Saved data entries
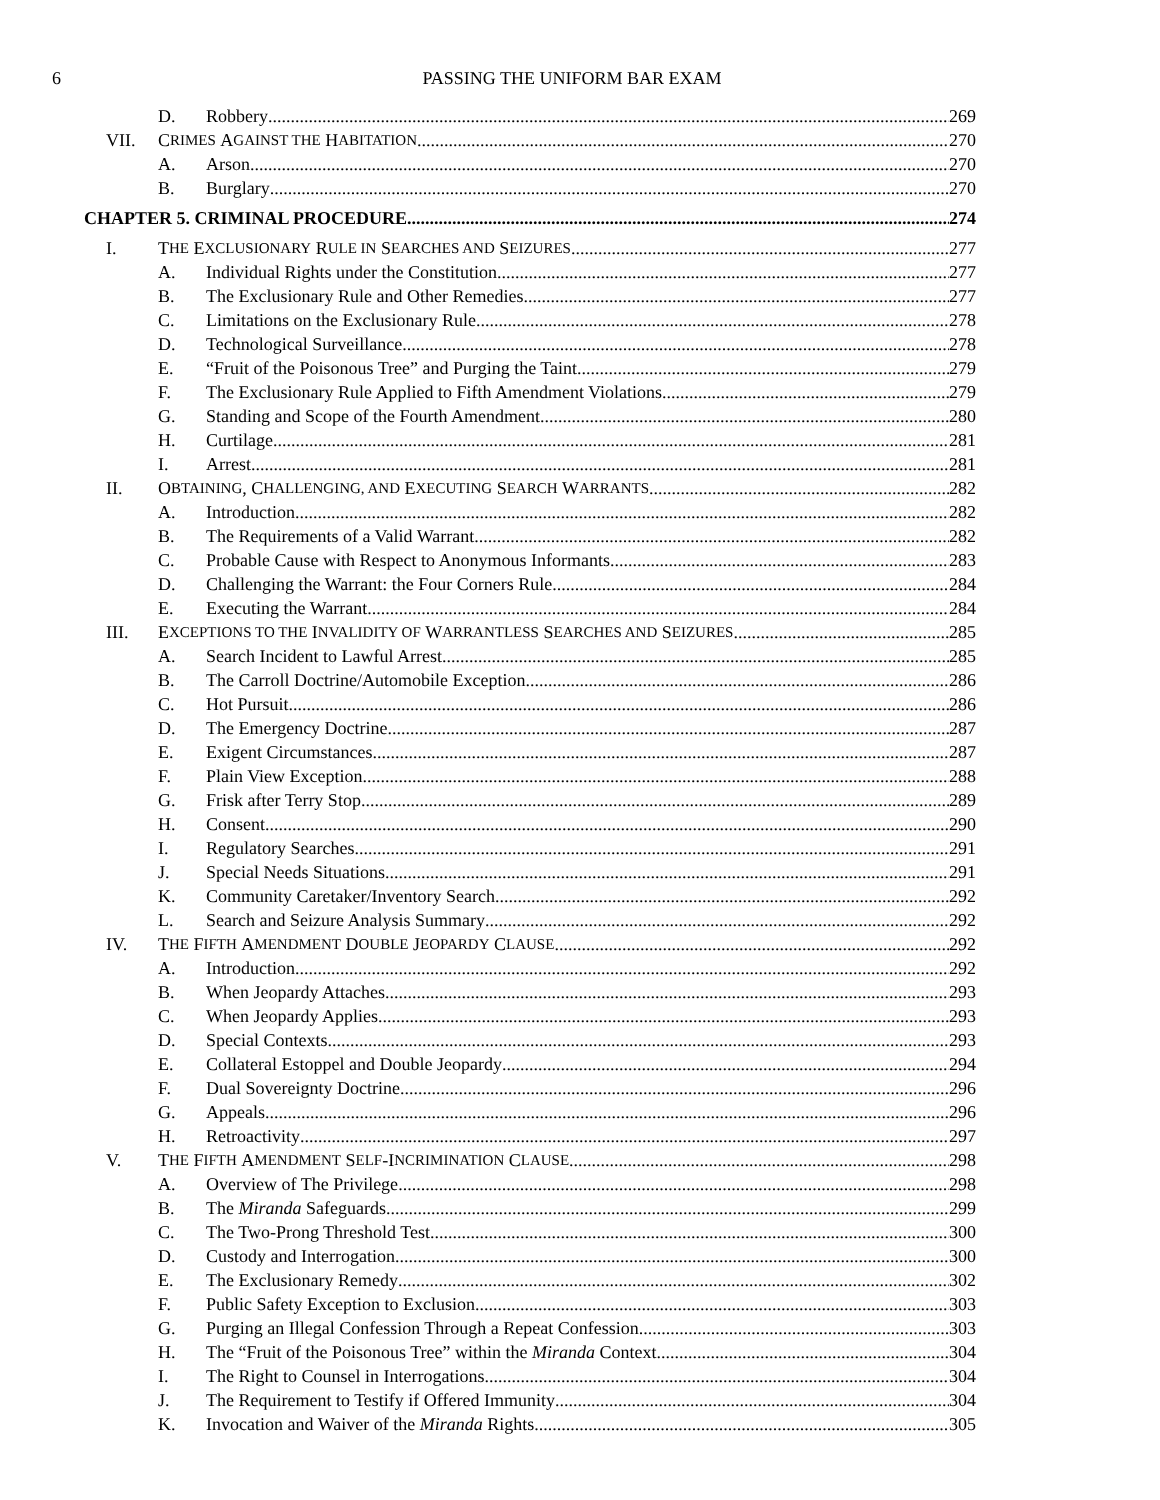6 PASSING THE UNIFORM BAR EXAM
D. Robbery 269
VII. C RIMES A GAINST THE H ABITATION 270
A. Arson 270
B. Burglary 270
CHAPTER 5. CRIMINAL PROCEDURE 274
I. T HE E XCLUSIONARY R ULE IN S EARCHES AND S EIZURES 277
A. Individual Rights under the Constitution 277
B. The Exclusionary Rule and Other Remedies 277
C. Limitations on the Exclusionary Rule 278
D. Technological Surveillance 278
E. “Fruit of the Poisonous Tree” and Purging the Taint 279
F. The Exclusionary Rule Applied to Fifth Amendment Violations 279
G. Standing and Scope of the Fourth Amendment 280
H. Curtilage 281
I. Arrest 281
II. O BTAINING, C HALLENGING, AND E XECUTING S EARCH W ARRANTS 282
A. Introduction 282
B. The Requirements of a Valid Warrant 282
C. Probable Cause with Respect to Anonymous Informants 283
D. Challenging the Warrant: the Four Corners Rule 284
E. Executing the Warrant 284
III. E XCEPTIONS TO THE I NVALIDITY OF W ARRANTLESS S EARCHES AND S EIZURES 285
A. Search Incident to Lawful Arrest 285
B. The Carroll Doctrine/Automobile Exception 286
C. Hot Pursuit 286
D. The Emergency Doctrine 287
E. Exigent Circumstances 287
F. Plain View Exception 288
G. Frisk after Terry Stop 289
H. Consent 290
I. Regulatory Searches 291
J. Special Needs Situations 291
K. Community Caretaker/Inventory Search 292
L. Search and Seizure Analysis Summary 292
IV. T HE F IFTH A MENDMENT D OUBLE J EOPARDY C LAUSE 292
A. Introduction 292
B. When Jeopardy Attaches 293
C. When Jeopardy Applies 293
D. Special Contexts 293
E. Collateral Estoppel and Double Jeopardy 294
F. Dual Sovereignty Doctrine 296
G. Appeals 296
H. Retroactivity 297
V. T HE F IFTH A MENDMENT S ELF -I NCRIMINATION C LAUSE 298
A. Overview of The Privilege 298
B. The Miranda Safeguards 299
C. The Two-Prong Threshold Test 300
D. Custody and Interrogation 300
E. The Exclusionary Remedy 302
F. Public Safety Exception to Exclusion 303
G. Purging an Illegal Confession Through a Repeat Confession 303
H. The “Fruit of the Poisonous Tree” within the Miranda Context 304
I. The Right to Counsel in Interrogations 304
J. The Requirement to Testify if Offered Immunity 304
K. Invocation and Waiver of the Miranda Rights 305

- _TASK ITEM_:
Once you have found every line above holding the word "Rule", copy those lines.

- _PROBLEM SOLUTION_:
B. The Exclusionary Rule and Other Remedies 277
C. Limitations on the Exclusionary Rule 278
F. The Exclusionary Rule Applied to Fifth Amendment Violations 279
D. Challenging the Warrant: the Four Corners Rule 284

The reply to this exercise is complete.